Sunday, May 4, 2008

Post 3: Working on our relationship

originally created as column 3, September, 2000

Child educators say to call a spade a spade. That means a penis a penis, a vagina a vagina, etc. etc. Yet some people still have a problem or are embarrassed to call body parts by their rightful name or even having sex by its name. Having sex, making love, screwing, fucking, fornication, sleeping together, “knowing in the Biblical sense” “were intimate” “were romantic”.

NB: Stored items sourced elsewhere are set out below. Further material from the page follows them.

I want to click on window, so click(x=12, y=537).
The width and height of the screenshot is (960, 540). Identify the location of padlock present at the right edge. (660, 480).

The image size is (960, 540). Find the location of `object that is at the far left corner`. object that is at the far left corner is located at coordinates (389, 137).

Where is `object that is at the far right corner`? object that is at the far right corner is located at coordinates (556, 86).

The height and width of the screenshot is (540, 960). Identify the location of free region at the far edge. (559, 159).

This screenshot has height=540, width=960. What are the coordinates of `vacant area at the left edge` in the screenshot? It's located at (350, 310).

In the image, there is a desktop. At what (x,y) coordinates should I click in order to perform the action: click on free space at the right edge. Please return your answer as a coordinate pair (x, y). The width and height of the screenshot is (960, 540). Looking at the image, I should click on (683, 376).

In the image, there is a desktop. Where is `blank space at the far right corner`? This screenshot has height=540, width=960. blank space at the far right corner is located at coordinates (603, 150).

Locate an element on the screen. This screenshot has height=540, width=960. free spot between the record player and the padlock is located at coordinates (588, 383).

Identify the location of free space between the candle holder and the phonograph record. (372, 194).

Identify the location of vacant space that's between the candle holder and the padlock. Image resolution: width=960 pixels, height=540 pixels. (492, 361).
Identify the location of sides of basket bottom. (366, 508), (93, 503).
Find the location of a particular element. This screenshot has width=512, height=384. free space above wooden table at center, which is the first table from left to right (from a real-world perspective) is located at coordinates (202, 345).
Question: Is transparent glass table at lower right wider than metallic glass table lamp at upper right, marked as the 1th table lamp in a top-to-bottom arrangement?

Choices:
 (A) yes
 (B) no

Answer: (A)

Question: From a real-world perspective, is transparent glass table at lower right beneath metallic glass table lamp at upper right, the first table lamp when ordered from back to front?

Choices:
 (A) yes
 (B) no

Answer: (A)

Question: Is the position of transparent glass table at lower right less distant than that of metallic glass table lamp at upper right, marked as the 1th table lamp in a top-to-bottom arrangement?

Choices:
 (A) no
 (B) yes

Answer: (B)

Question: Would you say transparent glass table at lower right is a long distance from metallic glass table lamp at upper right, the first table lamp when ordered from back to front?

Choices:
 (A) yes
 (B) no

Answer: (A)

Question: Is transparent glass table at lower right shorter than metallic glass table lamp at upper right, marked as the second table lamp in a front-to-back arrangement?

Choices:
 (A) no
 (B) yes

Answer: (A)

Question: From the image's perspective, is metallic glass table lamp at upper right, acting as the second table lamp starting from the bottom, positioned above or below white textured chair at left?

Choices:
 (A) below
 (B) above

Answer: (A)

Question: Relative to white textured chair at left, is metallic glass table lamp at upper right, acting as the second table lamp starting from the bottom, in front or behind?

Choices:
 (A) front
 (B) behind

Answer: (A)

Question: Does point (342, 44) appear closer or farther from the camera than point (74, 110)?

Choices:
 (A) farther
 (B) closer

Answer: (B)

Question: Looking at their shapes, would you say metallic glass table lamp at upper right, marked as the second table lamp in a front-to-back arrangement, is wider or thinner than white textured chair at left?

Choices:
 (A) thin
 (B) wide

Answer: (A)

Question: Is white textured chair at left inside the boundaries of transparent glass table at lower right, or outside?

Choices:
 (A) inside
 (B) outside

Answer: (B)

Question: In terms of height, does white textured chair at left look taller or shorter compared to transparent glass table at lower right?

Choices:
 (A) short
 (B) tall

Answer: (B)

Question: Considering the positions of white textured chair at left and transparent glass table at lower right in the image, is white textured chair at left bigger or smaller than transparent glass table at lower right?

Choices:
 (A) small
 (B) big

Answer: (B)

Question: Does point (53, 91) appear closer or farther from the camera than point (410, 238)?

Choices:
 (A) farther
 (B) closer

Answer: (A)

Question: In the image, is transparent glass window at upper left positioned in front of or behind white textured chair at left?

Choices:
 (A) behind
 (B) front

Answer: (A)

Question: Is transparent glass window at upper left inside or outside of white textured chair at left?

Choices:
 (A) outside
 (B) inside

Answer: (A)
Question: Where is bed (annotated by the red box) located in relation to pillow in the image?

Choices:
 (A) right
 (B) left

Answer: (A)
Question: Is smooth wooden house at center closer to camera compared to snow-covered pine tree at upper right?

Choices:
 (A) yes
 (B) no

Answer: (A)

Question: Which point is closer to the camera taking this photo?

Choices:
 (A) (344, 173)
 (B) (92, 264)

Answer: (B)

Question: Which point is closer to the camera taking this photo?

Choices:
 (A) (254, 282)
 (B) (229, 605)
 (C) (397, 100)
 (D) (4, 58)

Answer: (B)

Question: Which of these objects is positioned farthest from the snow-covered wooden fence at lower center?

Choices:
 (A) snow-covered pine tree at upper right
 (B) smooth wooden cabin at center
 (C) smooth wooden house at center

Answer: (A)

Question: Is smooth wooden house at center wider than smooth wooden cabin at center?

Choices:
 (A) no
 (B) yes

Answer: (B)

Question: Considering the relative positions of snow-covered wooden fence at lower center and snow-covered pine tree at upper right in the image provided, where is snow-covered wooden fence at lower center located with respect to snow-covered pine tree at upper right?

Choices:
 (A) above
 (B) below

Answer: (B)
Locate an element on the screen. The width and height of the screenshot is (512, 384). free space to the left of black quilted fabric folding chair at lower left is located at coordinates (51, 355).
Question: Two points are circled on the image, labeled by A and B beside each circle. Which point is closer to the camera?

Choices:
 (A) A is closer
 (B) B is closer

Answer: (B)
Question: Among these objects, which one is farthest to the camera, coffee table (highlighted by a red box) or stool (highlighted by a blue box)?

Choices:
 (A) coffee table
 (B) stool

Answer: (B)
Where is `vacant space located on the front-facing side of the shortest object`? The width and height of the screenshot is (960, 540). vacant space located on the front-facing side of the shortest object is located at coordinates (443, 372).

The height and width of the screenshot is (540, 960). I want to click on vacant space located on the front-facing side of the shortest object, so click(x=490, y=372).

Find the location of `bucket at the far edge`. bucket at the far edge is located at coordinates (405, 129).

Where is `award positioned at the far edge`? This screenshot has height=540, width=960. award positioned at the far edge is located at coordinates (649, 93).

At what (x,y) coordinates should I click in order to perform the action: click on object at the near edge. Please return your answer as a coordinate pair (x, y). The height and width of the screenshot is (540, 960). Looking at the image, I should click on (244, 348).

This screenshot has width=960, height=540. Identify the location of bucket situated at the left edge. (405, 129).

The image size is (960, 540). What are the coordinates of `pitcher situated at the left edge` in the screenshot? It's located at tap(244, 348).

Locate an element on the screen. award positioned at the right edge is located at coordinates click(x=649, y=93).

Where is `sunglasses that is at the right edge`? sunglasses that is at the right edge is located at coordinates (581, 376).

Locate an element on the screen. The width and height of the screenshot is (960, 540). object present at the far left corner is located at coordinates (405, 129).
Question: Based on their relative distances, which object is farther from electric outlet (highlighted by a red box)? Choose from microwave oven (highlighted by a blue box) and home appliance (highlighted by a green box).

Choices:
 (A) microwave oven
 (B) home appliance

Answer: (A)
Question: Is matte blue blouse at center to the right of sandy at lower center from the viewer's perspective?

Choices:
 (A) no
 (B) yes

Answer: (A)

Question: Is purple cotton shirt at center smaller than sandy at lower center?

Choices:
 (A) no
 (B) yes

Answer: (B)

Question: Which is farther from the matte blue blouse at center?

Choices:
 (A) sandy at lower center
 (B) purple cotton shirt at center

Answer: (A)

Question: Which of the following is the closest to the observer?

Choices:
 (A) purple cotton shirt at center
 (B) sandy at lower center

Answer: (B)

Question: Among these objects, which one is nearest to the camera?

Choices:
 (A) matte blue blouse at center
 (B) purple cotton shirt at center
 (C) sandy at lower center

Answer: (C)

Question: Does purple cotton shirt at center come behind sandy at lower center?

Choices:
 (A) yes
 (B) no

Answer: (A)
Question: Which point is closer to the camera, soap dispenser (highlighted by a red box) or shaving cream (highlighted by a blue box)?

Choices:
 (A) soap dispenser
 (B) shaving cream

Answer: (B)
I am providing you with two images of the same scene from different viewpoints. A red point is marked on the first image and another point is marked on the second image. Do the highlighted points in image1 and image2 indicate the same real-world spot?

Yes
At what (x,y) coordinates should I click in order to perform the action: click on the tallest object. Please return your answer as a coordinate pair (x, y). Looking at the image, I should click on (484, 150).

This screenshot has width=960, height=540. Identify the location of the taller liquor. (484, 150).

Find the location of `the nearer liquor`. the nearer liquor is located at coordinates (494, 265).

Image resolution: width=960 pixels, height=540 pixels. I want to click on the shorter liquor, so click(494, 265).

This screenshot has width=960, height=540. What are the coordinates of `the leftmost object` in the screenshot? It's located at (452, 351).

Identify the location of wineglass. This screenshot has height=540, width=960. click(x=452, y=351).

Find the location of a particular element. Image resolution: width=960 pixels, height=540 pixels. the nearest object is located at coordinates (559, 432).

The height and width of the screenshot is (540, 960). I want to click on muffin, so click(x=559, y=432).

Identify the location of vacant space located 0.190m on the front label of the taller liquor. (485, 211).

The intimacy one I love. I mean you can have sex without being intimate at all, without knowing your partner’s last name, or how many sugars he takes in his coffee. Does he drink coffee? Does he offer you coffee? Ok – but we’ll leave that for “how many dates to wait” chapter. My friend, married about a year, found a solution to talk about sex without giving it away completely. When she has sex with her husband, she refers to it to “working on her relationship”. So if I’ve called late at night and her answering machine is on, yet I had spoken to her only a half-hour earlier and I didn’t think she was going out anywhere, chances are she is working on her relationship. Or when I ask couples how their weekends are or what they did on Saturday and they say “nothing”, then I know that they are also “working on their relationship”.

This writer wouldn’t mind an entire weekend to work on her relationship, if she had one to work on.